- _WHAT YOU ARE ASKED TO DO_
Swap "series" for "data set" everywhere it appears in the rows below and return the rows with nothing else changed. Omit the pictures.

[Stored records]
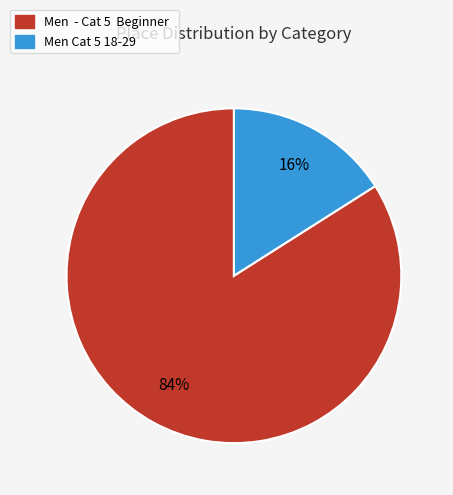

Is there any slice that represents more than half of the pie?

Yes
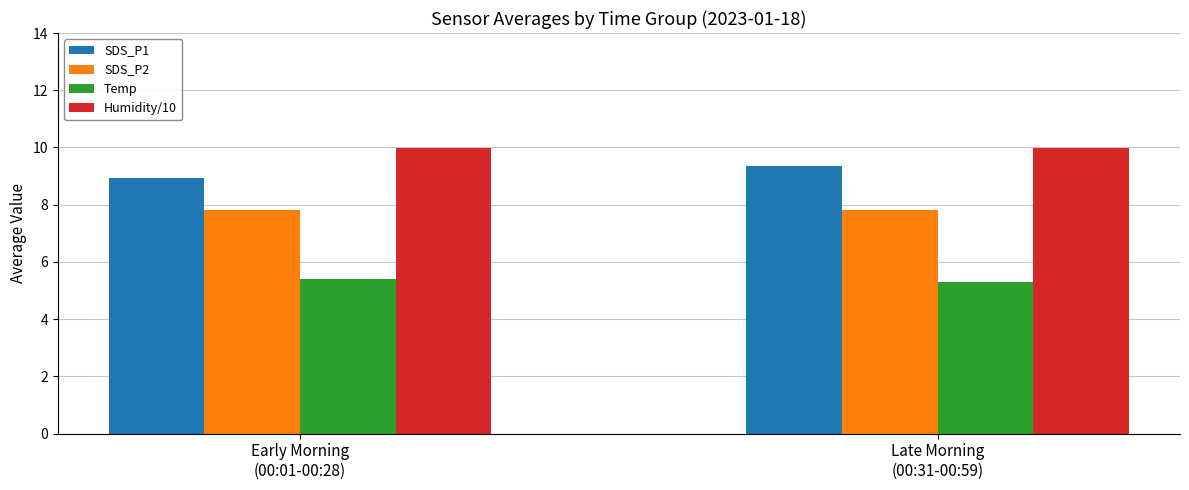

At how many categories does at least one series exceed 8?

2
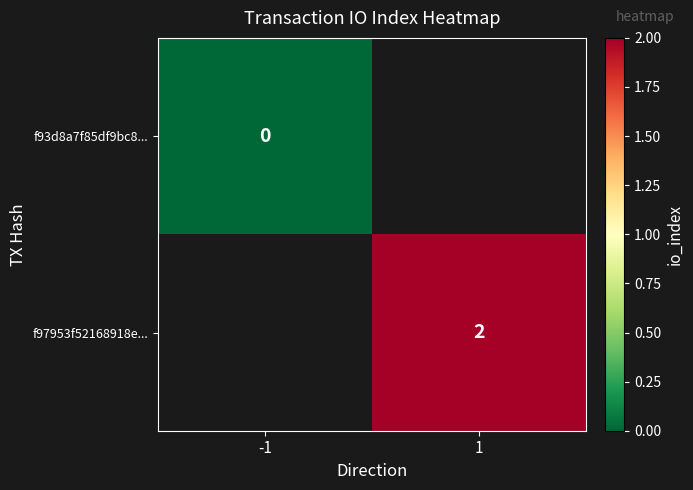

Between -1 and 1, which is larger?

1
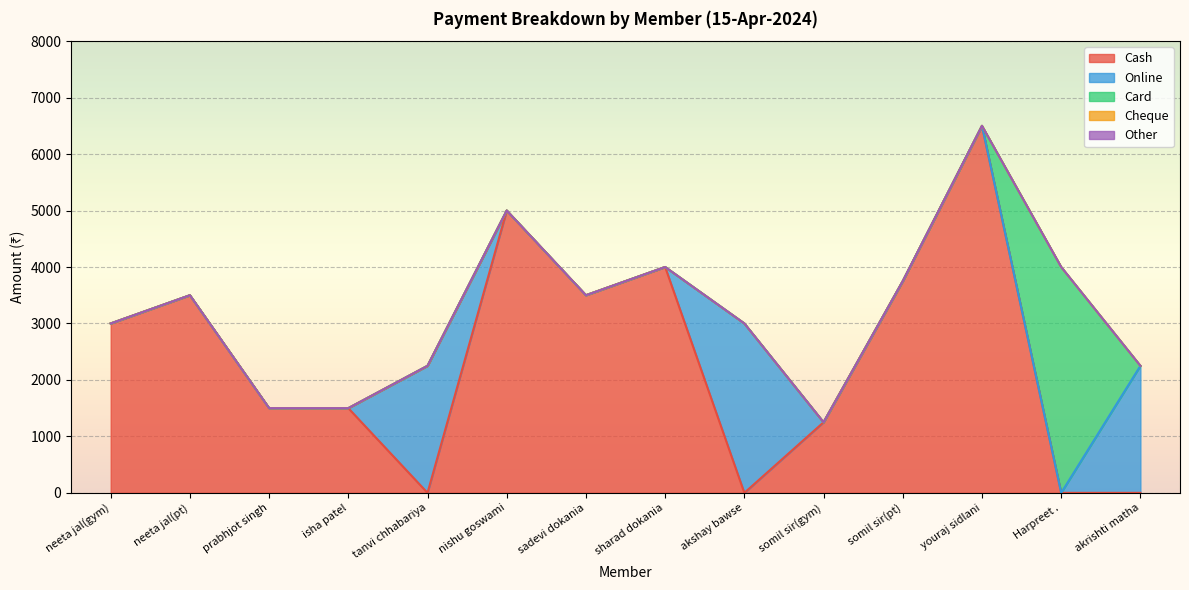

Is the value of Cheque at neeta jal(pt) greater than the value of Card at akrishti matha?

No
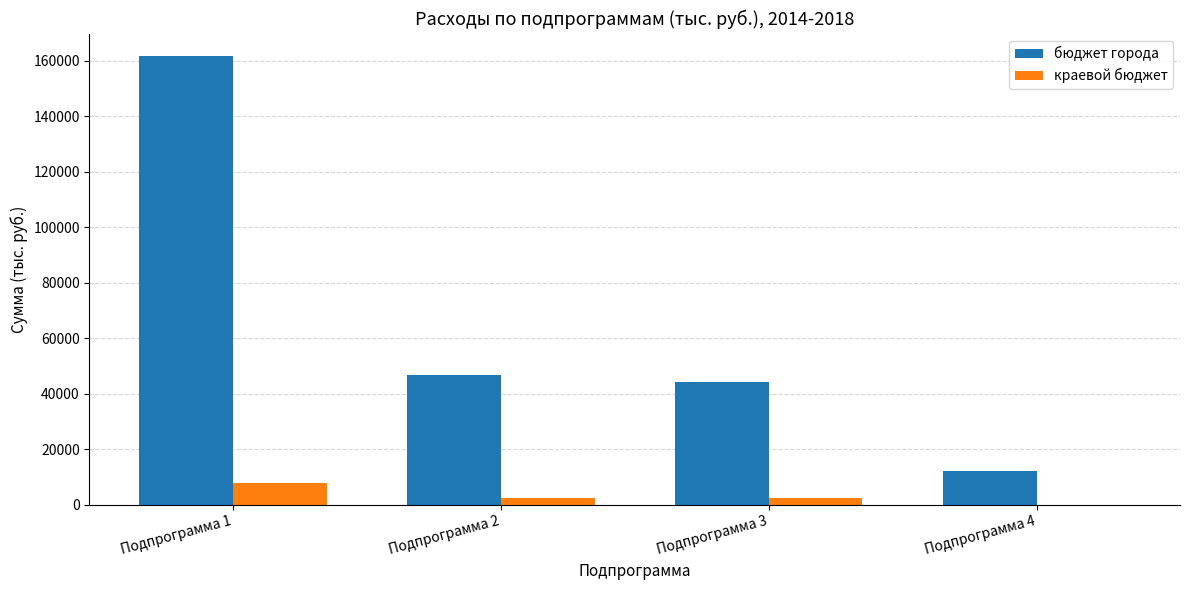

What is the sum of all краевой бюджет values?

12934.9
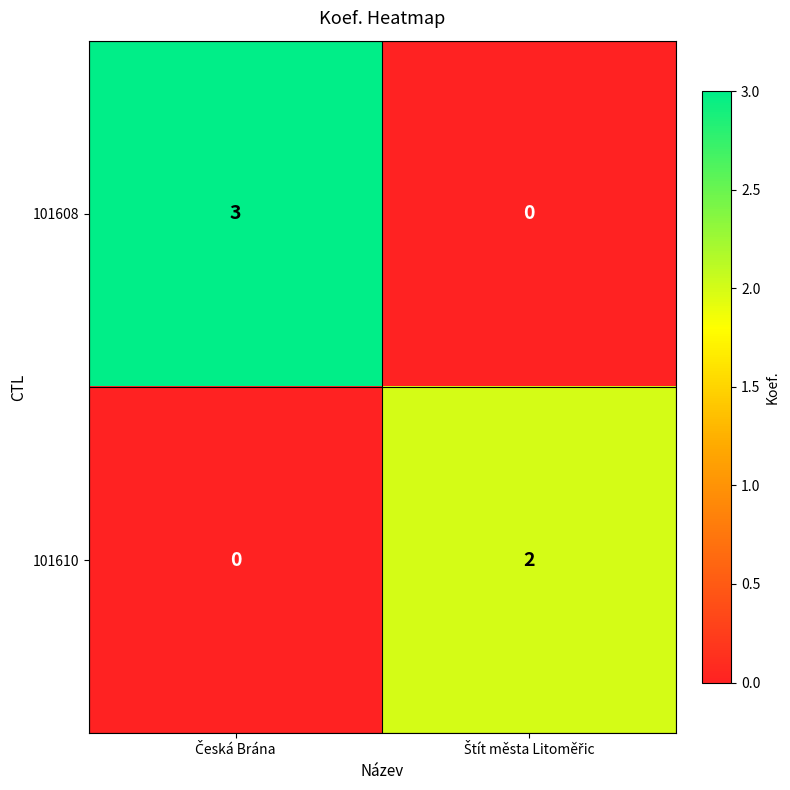

List the series in order of their peak value, lowest first.

101610, 101608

- _ANSWER TO THIS PROBLEM_
Is there any slice that represents more than half of the pie?

Yes

At how many categories does at least one data set exceed 8?

2

Between -1 and 1, which is larger?

1

Is the value of Cheque at neeta jal(pt) greater than the value of Card at akrishti matha?

No

What is the sum of all краевой бюджет values?

12934.9

List the data set in order of their peak value, lowest first.

101610, 101608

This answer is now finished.